Customer-Centric is the product conceived and designed around the customer. If there is one thing we cannot deny, it is that the pandemic has brought about a profound change in consumer habits. Customers are interacting more and more at a distance, and banks are forced to find that optimal relationship model, which inevitably involves digital channels. This is well known, above all, by the new competitors of traditional banking, such as neobanks, which know that it is essential in this new paradigm to focus their business around the customer, as well as a great user experience to attract and retain customers.
6. Secure Banking
Finally, as interconnectedness grows, points of weakness multiply. Digitalization has brought us some risks, such as the rise of phishing and cyber-attacks in general posing as banks. Without security, there is no trust, and without faith, there is no banking business, so making banking more secure is one of the critical challenges for 2021. Entities such as neobanks that have already been born 100% digital are usually protected in terms of cybersecurity, but without a doubt, traditional banking still has a long way to go.
Trendy financial products in 2021
The world of finance, sometimes seen from the outside as something hermetic and reserved for insiders, is witnessing, as it could not be otherwise, a dizzying evolution where it is sometimes difficult to establish and understand trends. But the democratization that digital is bringing us cannot be alien to this sector. Little by little, some taboos are falling and making the borders softer and softer.
In this context, some financial products are very familiar to us (even too tight), while others are largely unknown outside the specialized field. We can speak of financial products of:
- Investment, such as funds or shares.
- Savings, such as fixed-term deposits.
- Financing, such as mortgages.
Investment financial products have a common objective, to facilitate the investments of individuals and companies, with very different approaches. The primary variable, but not the only one, will be the associated risk. There will be different levels for each investor to choose the most suitable for their profile, more conservative or more aggressive, more willing to assume a high level of risk. In general, investments with a higher level of risk are usually associated with higher returns than other safer investments. The term, the product’s life, is another critical parameter to consider when choosing one or another product.
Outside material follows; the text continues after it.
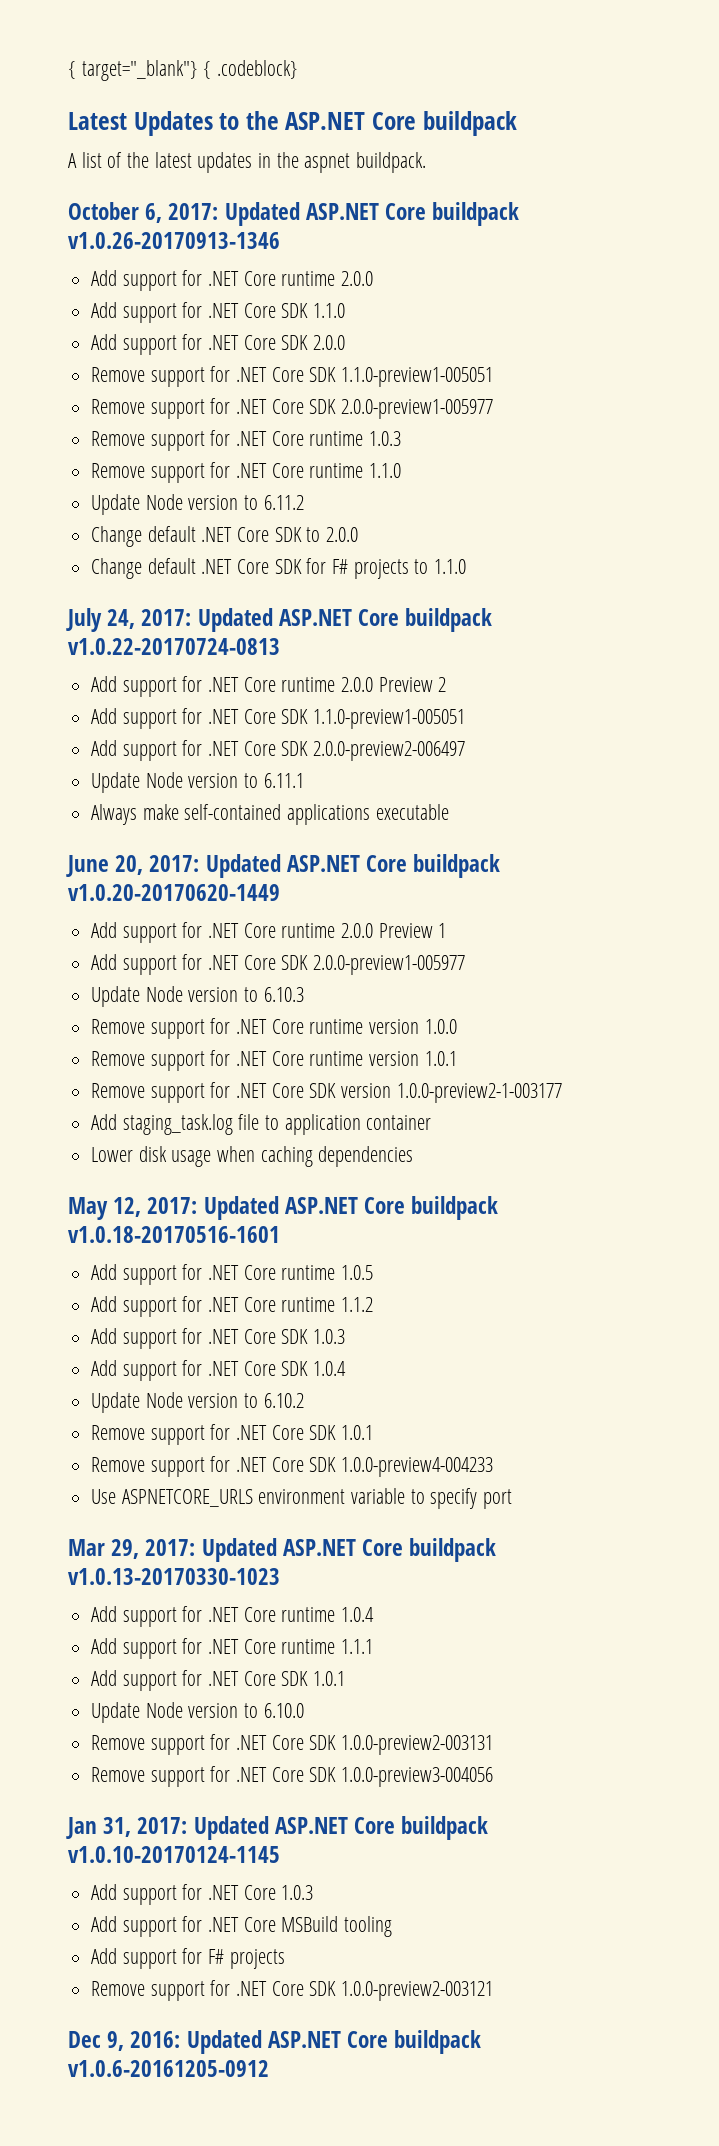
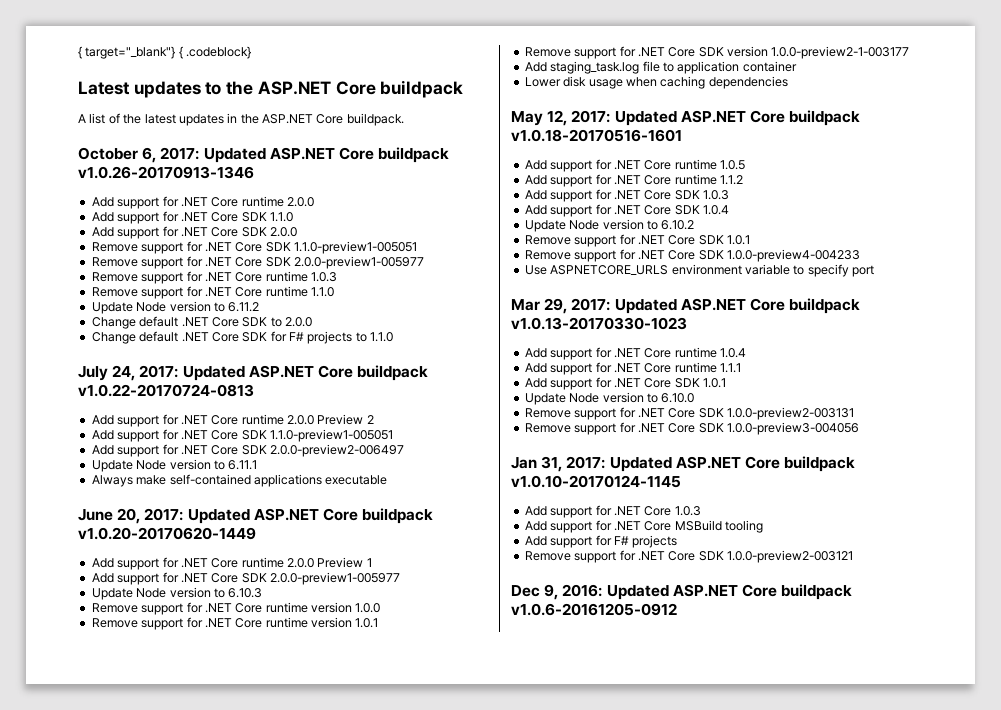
[133,111,213,136] Updates -> [133,81,201,98] updates
[304,153,351,173] aspnet -> [262,114,344,124] ASP.NET Core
The leading issuers of financial products are banks and financial institutions such as neobanks, but they are also issued by insurance companies, stockbrokers, credit card companies, and other entities.
The financial world facing the pandemic
But in these times we are living through due to Covid-19, some studies show that companies with higher levels of profitability have higher than average scores in terms of health, safety, and human resources policies. Companies with their stakeholders’ relationship are more than just a pretty phrase on their website that seems to come out of this crisis more robust, making them an exciting investment for their shareholders.
Sustainability and profitability go hand in hand in a context where, perhaps, we can recover a little optimism and faith in our species. May it last.